DATA Block Start

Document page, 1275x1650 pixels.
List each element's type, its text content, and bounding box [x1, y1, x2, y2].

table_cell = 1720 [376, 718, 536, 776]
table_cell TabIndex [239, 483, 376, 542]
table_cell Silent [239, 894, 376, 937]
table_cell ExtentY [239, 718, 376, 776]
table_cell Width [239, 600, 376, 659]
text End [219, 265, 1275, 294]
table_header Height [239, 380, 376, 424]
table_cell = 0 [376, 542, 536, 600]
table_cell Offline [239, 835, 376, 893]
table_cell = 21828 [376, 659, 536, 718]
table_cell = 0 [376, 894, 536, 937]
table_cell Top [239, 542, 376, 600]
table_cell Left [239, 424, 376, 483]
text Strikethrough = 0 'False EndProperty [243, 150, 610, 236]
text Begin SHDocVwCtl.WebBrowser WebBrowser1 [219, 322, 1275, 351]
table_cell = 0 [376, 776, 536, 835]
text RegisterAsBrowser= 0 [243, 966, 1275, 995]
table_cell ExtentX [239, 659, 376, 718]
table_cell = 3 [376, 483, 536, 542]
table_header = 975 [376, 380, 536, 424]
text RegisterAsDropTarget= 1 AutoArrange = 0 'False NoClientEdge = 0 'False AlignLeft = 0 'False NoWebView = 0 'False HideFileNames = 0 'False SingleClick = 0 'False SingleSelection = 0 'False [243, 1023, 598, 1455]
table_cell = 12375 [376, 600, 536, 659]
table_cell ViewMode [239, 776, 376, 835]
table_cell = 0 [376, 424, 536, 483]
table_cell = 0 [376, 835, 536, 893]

DATA Block End

:: TASK BRIEF ::
Each line above is to be set down again verbatim.

:: EXERCISE SOLUTION ::
Document page, 1275x1650 pixels.
List each element's type, its text content, and bounding box [x1, y1, x2, y2].

table_cell = 1720 [376, 718, 536, 776]
table_cell TabIndex [239, 483, 376, 542]
table_cell Silent [239, 894, 376, 937]
table_cell ExtentY [239, 718, 376, 776]
table_cell Width [239, 600, 376, 659]
text End [219, 265, 1275, 294]
table_header Height [239, 380, 376, 424]
table_cell = 0 [376, 542, 536, 600]
table_cell Offline [239, 835, 376, 893]
table_cell = 21828 [376, 659, 536, 718]
table_cell = 0 [376, 894, 536, 937]
table_cell Top [239, 542, 376, 600]
table_cell Left [239, 424, 376, 483]
text Strikethrough = 0 'False EndProperty [243, 150, 610, 236]
text Begin SHDocVwCtl.WebBrowser WebBrowser1 [219, 322, 1275, 351]
table_cell = 0 [376, 776, 536, 835]
text RegisterAsBrowser= 0 [243, 966, 1275, 995]
table_cell ExtentX [239, 659, 376, 718]
table_cell = 3 [376, 483, 536, 542]
table_header = 975 [376, 380, 536, 424]
text RegisterAsDropTarget= 1 AutoArrange = 0 'False NoClientEdge = 0 'False AlignLeft = 0 'False NoWebView = 0 'False HideFileNames = 0 'False SingleClick = 0 'False SingleSelection = 0 'False [243, 1023, 598, 1455]
table_cell = 12375 [376, 600, 536, 659]
table_cell ViewMode [239, 776, 376, 835]
table_cell = 0 [376, 424, 536, 483]
table_cell = 0 [376, 835, 536, 893]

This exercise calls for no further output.